■ Task to carry out ■
For the data below, restate word for word only the lines from the line containing "Ce travail est un réel gain de temps pour le" through the line containing "d'argent dans une", both ends included.

■ Provided records ■
● ● ● ● ● ● ●

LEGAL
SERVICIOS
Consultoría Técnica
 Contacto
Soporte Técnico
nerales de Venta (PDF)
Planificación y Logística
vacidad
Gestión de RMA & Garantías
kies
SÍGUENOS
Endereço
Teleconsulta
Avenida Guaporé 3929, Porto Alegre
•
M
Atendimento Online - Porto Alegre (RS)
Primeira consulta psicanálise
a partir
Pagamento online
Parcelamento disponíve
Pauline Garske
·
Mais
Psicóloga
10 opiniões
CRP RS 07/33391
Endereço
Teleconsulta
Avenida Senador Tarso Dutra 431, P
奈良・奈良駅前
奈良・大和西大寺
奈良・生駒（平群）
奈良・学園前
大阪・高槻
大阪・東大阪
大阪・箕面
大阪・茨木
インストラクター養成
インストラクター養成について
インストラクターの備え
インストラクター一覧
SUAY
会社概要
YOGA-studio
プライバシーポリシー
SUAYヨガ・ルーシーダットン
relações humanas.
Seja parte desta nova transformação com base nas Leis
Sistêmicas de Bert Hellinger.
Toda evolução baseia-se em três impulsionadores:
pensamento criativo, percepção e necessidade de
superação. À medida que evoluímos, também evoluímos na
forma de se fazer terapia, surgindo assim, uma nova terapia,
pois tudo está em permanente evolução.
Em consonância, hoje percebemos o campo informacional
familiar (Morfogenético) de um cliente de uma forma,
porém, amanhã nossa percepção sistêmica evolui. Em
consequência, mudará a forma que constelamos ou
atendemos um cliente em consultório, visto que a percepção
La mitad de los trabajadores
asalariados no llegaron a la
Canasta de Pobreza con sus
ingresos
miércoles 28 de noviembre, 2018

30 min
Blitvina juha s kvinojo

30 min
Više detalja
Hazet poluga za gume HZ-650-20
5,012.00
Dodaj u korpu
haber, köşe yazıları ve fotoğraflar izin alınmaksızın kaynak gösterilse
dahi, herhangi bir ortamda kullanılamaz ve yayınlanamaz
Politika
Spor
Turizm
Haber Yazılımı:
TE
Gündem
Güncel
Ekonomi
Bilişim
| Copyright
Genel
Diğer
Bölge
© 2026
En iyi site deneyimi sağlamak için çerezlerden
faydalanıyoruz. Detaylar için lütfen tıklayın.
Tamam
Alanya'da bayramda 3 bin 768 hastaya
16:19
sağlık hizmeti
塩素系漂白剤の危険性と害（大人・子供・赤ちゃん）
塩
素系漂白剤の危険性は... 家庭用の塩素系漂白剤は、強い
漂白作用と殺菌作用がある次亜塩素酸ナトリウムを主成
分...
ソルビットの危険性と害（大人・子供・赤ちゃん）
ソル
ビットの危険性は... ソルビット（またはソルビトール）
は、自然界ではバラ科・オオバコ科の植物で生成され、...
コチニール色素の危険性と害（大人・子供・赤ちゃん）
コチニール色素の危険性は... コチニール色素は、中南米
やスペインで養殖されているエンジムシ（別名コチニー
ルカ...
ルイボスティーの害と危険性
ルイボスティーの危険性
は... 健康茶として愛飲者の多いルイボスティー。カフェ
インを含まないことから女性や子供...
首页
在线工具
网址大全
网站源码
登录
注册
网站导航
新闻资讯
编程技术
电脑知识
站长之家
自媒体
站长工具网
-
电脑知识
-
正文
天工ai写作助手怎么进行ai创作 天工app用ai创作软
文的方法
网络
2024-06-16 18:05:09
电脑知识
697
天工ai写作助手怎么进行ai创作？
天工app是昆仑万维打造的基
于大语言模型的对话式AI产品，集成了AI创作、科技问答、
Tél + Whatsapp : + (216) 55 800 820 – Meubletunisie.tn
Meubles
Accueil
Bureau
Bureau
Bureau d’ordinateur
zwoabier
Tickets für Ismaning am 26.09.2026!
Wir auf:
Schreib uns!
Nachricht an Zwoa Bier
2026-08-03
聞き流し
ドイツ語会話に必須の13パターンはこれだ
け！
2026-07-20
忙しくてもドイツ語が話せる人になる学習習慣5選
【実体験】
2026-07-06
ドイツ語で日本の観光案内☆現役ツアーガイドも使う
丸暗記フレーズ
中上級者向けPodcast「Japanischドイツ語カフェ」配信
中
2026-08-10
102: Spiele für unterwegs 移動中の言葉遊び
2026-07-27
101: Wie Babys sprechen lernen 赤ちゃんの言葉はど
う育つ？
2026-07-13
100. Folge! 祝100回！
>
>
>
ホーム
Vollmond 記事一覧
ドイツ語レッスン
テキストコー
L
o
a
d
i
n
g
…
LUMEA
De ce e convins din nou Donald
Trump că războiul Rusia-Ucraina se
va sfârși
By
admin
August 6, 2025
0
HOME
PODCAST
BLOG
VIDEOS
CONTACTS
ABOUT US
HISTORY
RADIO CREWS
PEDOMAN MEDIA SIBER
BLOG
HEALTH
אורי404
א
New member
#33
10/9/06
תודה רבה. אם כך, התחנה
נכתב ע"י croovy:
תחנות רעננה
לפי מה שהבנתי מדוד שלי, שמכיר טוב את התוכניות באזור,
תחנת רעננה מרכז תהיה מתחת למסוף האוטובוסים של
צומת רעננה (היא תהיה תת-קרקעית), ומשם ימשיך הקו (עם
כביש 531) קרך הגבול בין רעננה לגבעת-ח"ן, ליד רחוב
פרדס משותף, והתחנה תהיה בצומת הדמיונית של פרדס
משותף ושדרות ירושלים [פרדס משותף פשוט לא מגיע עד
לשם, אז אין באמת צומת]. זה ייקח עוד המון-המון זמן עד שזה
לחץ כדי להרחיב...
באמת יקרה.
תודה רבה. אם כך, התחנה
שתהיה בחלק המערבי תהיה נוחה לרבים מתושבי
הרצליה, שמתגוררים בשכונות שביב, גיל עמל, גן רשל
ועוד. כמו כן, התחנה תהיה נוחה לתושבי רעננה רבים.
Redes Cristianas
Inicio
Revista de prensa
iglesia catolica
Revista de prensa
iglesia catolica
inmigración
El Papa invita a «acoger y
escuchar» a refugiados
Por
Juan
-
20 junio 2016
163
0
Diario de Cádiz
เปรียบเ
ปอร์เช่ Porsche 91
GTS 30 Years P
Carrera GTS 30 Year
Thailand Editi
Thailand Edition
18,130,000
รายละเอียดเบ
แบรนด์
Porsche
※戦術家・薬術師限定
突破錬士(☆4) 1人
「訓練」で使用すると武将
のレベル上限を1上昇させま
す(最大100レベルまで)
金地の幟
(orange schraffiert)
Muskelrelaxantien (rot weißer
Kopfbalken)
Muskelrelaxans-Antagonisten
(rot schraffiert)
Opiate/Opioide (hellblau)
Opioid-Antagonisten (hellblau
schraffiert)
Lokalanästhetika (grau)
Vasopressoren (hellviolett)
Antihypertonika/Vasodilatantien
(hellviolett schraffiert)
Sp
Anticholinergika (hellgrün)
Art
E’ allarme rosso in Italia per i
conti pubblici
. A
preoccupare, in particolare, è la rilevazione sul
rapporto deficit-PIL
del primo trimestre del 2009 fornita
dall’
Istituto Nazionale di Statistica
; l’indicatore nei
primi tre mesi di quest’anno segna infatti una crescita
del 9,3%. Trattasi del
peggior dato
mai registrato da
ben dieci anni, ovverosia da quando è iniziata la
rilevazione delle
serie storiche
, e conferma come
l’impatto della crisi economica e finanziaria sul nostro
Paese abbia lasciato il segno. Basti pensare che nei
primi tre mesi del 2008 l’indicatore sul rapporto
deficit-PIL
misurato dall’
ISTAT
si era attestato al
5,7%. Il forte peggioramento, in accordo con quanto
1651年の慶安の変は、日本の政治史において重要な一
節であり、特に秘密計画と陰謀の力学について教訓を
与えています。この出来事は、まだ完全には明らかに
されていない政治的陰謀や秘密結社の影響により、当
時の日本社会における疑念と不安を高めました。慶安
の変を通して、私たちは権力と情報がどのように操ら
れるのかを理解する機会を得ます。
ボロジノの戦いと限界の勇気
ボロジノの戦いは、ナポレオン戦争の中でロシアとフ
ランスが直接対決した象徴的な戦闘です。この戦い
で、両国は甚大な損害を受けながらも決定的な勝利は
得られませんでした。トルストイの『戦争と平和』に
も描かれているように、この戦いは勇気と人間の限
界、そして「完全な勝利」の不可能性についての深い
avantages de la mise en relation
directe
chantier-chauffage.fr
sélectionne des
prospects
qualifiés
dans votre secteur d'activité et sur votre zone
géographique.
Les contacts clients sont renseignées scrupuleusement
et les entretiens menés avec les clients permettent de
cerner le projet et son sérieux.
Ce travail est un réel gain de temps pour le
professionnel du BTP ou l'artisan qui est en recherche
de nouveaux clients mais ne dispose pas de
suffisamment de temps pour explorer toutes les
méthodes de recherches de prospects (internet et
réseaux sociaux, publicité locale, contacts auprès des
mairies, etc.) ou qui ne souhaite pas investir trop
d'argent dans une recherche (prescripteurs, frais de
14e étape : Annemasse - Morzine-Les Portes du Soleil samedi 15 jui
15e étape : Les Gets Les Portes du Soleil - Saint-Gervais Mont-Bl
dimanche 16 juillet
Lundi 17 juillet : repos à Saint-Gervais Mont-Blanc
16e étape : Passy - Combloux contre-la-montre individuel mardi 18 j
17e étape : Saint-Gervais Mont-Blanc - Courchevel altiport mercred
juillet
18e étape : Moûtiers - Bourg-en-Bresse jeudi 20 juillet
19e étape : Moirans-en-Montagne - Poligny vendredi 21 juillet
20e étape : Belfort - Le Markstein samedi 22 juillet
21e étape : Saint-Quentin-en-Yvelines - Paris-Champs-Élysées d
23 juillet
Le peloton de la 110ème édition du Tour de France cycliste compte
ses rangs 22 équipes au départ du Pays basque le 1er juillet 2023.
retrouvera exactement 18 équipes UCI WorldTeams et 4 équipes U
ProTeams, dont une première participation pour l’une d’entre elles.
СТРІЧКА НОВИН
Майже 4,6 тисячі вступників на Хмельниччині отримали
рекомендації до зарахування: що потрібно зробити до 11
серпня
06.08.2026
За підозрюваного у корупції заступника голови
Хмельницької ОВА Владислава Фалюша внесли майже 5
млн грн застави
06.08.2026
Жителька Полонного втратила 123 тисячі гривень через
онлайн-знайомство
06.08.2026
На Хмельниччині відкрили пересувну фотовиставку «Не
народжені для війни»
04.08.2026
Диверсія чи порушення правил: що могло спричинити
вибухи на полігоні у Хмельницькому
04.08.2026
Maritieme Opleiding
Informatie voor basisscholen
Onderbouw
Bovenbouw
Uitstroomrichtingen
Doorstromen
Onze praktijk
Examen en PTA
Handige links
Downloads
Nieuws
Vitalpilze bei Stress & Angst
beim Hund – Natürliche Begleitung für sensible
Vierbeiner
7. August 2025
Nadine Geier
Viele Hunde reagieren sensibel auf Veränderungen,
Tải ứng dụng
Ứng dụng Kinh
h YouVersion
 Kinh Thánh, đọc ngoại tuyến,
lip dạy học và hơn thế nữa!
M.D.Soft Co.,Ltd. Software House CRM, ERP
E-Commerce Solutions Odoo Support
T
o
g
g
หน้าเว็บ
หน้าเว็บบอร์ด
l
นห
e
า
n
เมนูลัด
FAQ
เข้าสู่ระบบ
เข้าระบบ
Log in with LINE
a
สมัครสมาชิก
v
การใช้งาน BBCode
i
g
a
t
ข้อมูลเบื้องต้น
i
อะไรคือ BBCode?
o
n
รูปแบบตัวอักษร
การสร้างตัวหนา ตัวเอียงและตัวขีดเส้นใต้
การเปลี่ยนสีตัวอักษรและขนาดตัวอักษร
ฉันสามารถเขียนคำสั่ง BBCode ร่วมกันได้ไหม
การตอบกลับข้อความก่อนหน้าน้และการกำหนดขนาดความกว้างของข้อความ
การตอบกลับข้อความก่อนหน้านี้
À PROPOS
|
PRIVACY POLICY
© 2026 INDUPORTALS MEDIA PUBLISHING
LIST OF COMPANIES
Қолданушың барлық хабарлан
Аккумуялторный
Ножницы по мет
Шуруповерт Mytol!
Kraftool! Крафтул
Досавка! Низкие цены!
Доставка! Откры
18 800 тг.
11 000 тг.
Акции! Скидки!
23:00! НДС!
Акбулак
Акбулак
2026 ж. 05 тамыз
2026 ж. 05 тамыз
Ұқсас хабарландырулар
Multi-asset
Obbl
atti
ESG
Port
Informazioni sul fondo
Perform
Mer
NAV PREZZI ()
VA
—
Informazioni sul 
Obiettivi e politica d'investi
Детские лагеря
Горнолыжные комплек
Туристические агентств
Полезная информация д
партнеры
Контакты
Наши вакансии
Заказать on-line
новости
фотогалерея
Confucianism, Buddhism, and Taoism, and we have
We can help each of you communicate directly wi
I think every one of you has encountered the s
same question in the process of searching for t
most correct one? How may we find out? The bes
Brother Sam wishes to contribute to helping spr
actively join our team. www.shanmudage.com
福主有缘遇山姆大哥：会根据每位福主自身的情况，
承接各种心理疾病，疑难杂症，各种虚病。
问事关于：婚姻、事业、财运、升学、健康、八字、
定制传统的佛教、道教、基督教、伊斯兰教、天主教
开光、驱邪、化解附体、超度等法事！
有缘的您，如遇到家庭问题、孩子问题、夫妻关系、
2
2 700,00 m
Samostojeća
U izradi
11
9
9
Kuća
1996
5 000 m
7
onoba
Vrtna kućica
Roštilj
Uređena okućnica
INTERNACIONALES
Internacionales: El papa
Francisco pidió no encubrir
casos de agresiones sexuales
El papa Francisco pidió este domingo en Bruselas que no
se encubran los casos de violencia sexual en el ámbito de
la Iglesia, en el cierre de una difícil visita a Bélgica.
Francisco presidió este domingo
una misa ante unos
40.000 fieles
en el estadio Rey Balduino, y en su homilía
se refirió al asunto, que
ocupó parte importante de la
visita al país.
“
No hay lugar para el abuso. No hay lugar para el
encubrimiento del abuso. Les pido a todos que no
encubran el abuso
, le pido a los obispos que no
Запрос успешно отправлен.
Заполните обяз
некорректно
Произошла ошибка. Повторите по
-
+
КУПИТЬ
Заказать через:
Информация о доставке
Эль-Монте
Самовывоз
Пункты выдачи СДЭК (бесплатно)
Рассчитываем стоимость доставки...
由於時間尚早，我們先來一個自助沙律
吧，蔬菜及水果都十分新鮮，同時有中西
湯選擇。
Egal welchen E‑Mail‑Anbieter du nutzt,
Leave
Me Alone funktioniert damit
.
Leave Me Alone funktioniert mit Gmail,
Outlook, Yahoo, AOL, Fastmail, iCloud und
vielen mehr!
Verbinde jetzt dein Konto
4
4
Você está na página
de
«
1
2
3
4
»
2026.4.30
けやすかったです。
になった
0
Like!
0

● ● ● ● ● ● ●

■ Output for this task ■
Ce travail est un réel gain de temps pour le
professionnel du BTP ou l'artisan qui est en recherche
de nouveaux clients mais ne dispose pas de
suffisamment de temps pour explorer toutes les
méthodes de recherches de prospects (internet et
réseaux sociaux, publicité locale, contacts auprès des
mairies, etc.) ou qui ne souhaite pas investir trop
d'argent dans une recherche (prescripteurs, frais de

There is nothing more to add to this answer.